L’ancien président des Philippines, Rodrigo Duterte, a été arrêté mardi à l’aéroport international de Manille à son retour de Hong Kong. L’intervention fait suite à un mandat d’arrêt émis par la Cour pénale internationale (CPI), qui l’accuse de crime contre l’humanité pour sa politique de répression sanglante contre le narcotrafic durant son mandat (2016-2022).
Une guerre antidrogue controversée
Sous la présidence de Rodrigo Duterte, des milliers de personnes, majoritairement issues des classes populaires, ont été tuées dans le cadre d’opérations policières et d’actions de groupes paramilitaires. Les chiffres officiels font état de plus de 6 000 morts, tandis que les organisations de défense des droits humains estiment le bilan réel entre 12 000 et 30 000 victimes.
Malgré le retrait des Philippines de la CPI en 2019 sous l’ordre de Duterte, la juridiction internationale a maintenu son enquête sur les crimes présumés commis avant cette date, ainsi que sur les exécutions extrajudiciaires survenues à Davao lorsqu’il en était le maire.
Une arrestation sous tension
Selon un communiqué officiel, Interpol Manille a reçu mardi matin une copie du mandat d’arrêt émis par la CPI et l’ancien chef d’État a immédiatement été placé en détention. Une photo publiée par son parti politique suggère qu’il est retenu à la base aérienne de Villamor, proche de l’aéroport.
Dans une vidéo diffusée sur le compte Instagram de sa fille Veronica Duterte, l’ex-président remet en question la légalité de son arrestation : « Quelle est la loi sur laquelle repose mon arrestation ? Prouvez-moi la base juridique de ma détention. »

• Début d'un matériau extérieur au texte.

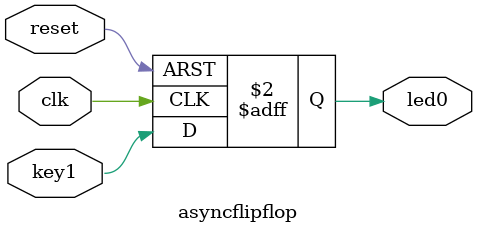
<source format=v>
module asyncflipflop(
input clk,
input reset,
input key1,
output reg led0
);
always @(posedge clk or posedge reset)begin
if(reset)
led0<=0;
else
led0<=key1;
end
endmodule
</source>
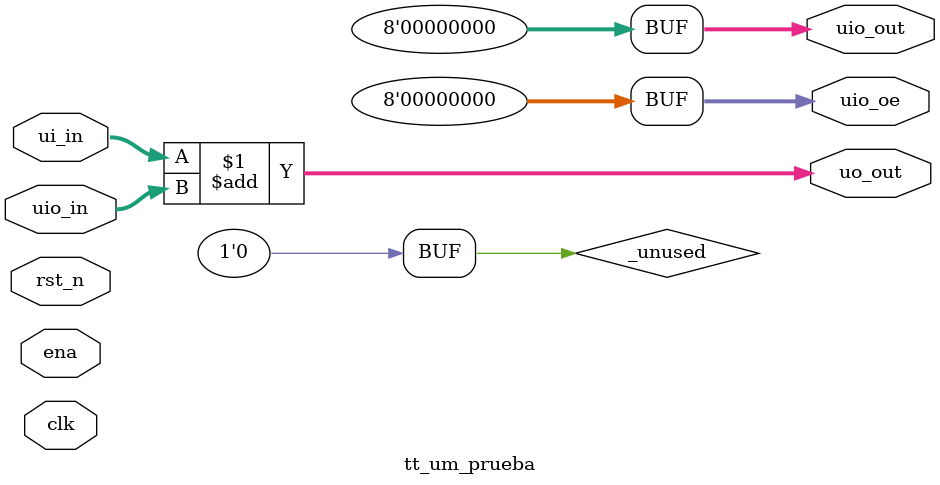
<source format=v>
/*
 * Copyright (c) 2024 Your Name
 * SPDX-License-Identifier: Apache-2.0
 */

`default_nettype none

module tt_um_prueba (
    output wire [7:0] uo_out,   // Dedicated outputs
    output wire [7:0] uio_out,  // IOs: Output path
    output wire [7:0] uio_oe,   // IOs: Enable path (active high: 0=input, 1=output)
    input  wire [7:0] ui_in,    // Dedicated inputs
    input  wire [7:0] uio_in,   // IOs: Input path
    input  wire       ena,      // always 1 when the design is powered, so you can ignore it
    input  wire       clk,      // clock
    input  wire       rst_n     // reset_n - low to reset
);

  // All output pins must be assigned. If not used, assign to 0.
  assign uo_out  = ui_in + uio_in;  // Example: ou_out is the sum of ui_in and uio_in
  assign uio_out = 0;
  assign uio_oe  = 0;

  // List all unused inputs to prevent warnings
  wire _unused = &{ena, clk, rst_n, 1'b0};

endmodule

</source>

Dimanche, à Hong Kong, lors d’un discours devant des travailleurs philippins, Rodrigo Duterte avait publiquement insulté les enquêteurs de la CPI tout en affirmant qu’il accepterait son arrestation si elle devait avoir lieu.
Des réactions partagées
L’arrestation de Rodrigo Duterte divise l’opinion publique aux Philippines. Ses partisans continuent de le soutenir, voyant en lui un leader ayant réduit la criminalité dans le pays. L’ancien conseiller juridique de la présidence, Salvador Panelo, dénonce une arrestation « illégale », soulignant que la police nationale philippine aurait empêché ses avocats d’accéder à lui.
De l’autre côté, les organisations de défense des droits humains saluent cette décision. Human Rights Watch appelle les autorités philippines à transférer rapidement Duterte à La Haye. L’association Rise Up for Life and for Rights, qui représente les familles des victimes de la répression antidrogue, qualifie cet événement de « tournant positif ».
Un avenir politique incertain
Malgré son arrestation, Rodrigo Duterte conserve une influence politique majeure aux Philippines. Il prévoyait de se présenter aux élections municipales de mai prochain pour retrouver son poste de maire. Son arrestation pourrait cependant redistribuer les cartes du paysage politique national.
Sa fille, Sara Duterte, actuelle vice-présidente, était autrefois pressentie pour lui succéder à la présidence. Cependant, son alliance avec Ferdinand Marcos Jr., l’actuel président, s’est détériorée avec l’approche des élections de mi-mandat.
L’affaire Duterte pose un précédent important en matière de justice internationale et pourrait avoir des répercussions sur d’autres dirigeants accusés de crimes similaires.